◆ Material provided:
┏━━

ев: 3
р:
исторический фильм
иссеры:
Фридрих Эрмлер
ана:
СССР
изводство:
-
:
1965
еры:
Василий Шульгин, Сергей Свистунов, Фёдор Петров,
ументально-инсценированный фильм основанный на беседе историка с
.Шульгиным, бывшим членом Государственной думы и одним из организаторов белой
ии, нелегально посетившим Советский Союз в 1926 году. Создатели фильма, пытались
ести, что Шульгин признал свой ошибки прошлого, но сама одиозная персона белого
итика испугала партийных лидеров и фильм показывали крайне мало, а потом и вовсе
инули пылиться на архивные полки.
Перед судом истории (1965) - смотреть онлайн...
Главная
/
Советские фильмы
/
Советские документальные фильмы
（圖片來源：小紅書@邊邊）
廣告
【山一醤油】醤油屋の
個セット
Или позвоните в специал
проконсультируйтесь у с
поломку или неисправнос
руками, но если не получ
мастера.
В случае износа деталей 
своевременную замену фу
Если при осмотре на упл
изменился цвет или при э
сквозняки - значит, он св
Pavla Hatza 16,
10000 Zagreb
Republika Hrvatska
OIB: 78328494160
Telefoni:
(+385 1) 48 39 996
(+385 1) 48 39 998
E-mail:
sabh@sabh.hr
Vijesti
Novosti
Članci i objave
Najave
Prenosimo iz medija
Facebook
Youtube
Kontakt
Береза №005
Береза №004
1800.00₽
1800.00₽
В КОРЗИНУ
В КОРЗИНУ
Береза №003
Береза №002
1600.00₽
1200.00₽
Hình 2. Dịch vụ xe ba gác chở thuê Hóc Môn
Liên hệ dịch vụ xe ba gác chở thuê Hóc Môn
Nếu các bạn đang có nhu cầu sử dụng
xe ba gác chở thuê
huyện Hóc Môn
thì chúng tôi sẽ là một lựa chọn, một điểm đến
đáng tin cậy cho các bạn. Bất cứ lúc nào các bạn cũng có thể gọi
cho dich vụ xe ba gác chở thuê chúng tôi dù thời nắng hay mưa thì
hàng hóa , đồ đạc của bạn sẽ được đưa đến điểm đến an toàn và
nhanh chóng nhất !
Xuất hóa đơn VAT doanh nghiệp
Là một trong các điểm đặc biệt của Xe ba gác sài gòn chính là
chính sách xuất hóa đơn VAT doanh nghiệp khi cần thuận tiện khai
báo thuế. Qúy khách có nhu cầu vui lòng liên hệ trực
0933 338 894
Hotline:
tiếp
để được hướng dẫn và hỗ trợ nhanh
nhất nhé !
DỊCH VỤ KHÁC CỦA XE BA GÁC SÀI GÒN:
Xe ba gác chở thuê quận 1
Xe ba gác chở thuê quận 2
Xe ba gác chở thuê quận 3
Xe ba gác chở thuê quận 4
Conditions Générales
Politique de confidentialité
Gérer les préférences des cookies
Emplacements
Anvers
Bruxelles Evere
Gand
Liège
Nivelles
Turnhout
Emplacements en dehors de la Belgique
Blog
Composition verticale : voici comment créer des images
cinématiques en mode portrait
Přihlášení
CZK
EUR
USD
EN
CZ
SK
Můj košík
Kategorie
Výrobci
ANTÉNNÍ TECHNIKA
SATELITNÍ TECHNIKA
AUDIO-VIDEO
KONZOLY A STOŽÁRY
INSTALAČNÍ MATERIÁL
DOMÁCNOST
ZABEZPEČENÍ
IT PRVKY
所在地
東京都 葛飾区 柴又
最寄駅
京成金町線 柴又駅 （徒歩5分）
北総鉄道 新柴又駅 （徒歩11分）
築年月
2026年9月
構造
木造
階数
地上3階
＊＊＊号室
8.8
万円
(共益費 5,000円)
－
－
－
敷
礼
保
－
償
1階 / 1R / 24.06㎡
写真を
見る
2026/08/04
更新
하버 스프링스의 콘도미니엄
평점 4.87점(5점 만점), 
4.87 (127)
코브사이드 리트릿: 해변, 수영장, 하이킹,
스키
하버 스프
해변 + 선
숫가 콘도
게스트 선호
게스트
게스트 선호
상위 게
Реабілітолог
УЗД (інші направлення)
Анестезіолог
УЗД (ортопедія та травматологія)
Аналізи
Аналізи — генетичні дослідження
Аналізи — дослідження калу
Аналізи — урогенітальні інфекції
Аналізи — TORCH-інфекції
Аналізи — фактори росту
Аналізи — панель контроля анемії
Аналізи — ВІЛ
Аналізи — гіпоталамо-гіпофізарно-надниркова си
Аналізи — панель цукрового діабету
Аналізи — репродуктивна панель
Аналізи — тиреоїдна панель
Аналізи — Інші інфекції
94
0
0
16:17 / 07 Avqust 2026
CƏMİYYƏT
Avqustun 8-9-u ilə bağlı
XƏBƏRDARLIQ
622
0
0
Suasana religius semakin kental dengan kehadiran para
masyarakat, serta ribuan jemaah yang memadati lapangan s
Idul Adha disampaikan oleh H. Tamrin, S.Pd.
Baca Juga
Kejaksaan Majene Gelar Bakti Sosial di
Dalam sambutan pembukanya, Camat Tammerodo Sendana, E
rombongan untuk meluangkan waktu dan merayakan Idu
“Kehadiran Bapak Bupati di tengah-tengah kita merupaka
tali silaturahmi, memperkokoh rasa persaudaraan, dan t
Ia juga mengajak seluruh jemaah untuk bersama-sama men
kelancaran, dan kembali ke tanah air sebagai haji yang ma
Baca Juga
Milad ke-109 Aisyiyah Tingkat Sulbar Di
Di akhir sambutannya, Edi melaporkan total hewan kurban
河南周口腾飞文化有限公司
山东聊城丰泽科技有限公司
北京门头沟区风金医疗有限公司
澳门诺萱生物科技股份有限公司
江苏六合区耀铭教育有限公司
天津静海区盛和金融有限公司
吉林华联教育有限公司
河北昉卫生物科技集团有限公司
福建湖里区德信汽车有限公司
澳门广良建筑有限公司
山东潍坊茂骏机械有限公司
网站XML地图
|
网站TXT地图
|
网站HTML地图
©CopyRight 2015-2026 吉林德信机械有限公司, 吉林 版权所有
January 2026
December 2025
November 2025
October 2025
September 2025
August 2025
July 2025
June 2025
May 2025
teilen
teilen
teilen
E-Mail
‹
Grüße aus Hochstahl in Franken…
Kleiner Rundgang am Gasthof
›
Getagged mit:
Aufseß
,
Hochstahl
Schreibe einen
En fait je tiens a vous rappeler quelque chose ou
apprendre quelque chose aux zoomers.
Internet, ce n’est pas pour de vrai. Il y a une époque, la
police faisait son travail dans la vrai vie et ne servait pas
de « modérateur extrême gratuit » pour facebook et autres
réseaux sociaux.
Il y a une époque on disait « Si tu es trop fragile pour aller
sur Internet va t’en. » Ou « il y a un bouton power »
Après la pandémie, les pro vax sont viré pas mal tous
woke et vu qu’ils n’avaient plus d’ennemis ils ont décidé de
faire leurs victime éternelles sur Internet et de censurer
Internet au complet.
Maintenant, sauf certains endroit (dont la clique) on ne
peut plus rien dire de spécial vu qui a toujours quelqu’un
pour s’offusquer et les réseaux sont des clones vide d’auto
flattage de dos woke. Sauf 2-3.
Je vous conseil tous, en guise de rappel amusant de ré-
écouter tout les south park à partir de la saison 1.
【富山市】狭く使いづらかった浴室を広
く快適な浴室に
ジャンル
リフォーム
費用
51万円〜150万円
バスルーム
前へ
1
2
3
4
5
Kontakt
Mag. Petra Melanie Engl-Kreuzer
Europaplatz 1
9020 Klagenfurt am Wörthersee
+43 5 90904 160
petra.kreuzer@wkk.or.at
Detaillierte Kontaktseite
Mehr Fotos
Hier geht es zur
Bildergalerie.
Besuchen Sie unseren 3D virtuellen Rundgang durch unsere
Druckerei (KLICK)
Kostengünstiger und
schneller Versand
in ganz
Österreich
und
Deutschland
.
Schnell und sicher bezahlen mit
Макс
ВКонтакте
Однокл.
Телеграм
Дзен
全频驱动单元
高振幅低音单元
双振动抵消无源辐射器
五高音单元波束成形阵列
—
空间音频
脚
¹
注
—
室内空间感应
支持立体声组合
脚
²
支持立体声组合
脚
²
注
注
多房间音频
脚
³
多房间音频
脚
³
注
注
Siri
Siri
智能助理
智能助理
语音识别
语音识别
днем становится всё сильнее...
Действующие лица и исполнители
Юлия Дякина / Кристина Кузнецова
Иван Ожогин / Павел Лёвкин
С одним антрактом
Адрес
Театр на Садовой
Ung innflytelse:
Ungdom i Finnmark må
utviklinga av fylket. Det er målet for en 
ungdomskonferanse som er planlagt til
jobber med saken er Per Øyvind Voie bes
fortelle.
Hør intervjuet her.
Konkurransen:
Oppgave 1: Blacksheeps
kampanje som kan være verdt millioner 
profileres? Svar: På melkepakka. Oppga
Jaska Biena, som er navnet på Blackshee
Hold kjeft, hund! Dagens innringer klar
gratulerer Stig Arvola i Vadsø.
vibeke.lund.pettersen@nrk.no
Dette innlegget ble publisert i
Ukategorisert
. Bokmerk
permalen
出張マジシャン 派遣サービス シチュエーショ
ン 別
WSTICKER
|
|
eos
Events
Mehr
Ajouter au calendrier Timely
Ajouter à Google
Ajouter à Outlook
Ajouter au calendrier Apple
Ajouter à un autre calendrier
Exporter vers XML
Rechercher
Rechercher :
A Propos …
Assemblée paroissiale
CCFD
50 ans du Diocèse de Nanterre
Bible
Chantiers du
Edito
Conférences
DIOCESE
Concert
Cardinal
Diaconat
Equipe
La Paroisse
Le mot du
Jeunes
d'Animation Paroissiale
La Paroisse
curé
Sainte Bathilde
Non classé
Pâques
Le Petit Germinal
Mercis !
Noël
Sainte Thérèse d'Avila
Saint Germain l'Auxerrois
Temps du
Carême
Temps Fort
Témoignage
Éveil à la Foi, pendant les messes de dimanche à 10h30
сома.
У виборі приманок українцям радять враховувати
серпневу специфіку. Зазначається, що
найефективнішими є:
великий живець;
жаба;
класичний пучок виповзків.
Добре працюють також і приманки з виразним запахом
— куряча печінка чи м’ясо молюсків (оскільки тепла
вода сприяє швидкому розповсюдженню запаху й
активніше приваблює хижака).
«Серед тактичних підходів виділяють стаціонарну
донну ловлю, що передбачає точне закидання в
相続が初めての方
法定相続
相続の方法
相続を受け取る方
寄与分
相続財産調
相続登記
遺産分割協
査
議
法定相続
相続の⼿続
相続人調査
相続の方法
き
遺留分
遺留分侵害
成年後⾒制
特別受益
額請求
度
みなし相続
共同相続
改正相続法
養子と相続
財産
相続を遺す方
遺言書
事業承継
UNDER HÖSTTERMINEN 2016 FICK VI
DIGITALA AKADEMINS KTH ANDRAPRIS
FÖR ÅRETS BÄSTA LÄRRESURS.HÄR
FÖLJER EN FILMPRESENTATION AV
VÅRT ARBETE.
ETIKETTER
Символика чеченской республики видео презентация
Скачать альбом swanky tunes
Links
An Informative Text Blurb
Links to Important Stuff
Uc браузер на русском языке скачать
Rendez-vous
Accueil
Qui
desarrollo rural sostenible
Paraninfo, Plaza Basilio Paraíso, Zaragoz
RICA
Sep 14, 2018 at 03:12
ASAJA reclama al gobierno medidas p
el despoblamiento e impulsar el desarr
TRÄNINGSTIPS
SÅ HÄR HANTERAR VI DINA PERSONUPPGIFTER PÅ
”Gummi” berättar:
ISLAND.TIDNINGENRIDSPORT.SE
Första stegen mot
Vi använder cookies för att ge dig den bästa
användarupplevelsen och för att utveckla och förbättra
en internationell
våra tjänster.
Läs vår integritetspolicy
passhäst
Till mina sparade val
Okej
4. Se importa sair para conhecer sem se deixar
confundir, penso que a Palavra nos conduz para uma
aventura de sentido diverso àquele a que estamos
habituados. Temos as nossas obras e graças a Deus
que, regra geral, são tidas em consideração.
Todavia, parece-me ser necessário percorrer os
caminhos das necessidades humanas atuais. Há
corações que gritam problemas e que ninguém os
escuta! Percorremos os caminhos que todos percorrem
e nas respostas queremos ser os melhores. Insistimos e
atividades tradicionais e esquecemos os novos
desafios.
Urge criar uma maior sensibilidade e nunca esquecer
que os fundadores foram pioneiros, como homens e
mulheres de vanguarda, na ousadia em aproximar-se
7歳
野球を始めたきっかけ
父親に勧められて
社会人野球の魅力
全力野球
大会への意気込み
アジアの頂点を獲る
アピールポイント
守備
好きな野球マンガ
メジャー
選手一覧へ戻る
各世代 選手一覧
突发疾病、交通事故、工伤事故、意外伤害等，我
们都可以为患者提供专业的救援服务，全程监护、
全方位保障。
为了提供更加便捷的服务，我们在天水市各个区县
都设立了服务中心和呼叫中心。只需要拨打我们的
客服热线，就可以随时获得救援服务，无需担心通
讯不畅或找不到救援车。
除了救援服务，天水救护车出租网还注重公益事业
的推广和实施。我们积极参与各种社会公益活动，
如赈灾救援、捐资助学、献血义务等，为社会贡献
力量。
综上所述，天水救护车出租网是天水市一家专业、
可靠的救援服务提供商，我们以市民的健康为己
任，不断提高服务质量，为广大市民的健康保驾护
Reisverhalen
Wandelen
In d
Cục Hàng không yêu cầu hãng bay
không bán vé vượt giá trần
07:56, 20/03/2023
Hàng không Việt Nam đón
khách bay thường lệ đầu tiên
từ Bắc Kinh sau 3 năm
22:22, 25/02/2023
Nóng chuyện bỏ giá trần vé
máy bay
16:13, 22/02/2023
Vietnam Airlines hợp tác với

┗━━

All that is needed is the opening run of the data, given again exactly: please include every line from the first through the line with "инули пылиться на архивные полки.", both ends kept.

ев: 3
р:
исторический фильм
иссеры:
Фридрих Эрмлер
ана:
СССР
изводство:
-
:
1965
еры:
Василий Шульгин, Сергей Свистунов, Фёдор Петров,
ументально-инсценированный фильм основанный на беседе историка с
.Шульгиным, бывшим членом Государственной думы и одним из организаторов белой
ии, нелегально посетившим Советский Союз в 1926 году. Создатели фильма, пытались
ести, что Шульгин признал свой ошибки прошлого, но сама одиозная персона белого
итика испугала партийных лидеров и фильм показывали крайне мало, а потом и вовсе
инули пылиться на архивные полки.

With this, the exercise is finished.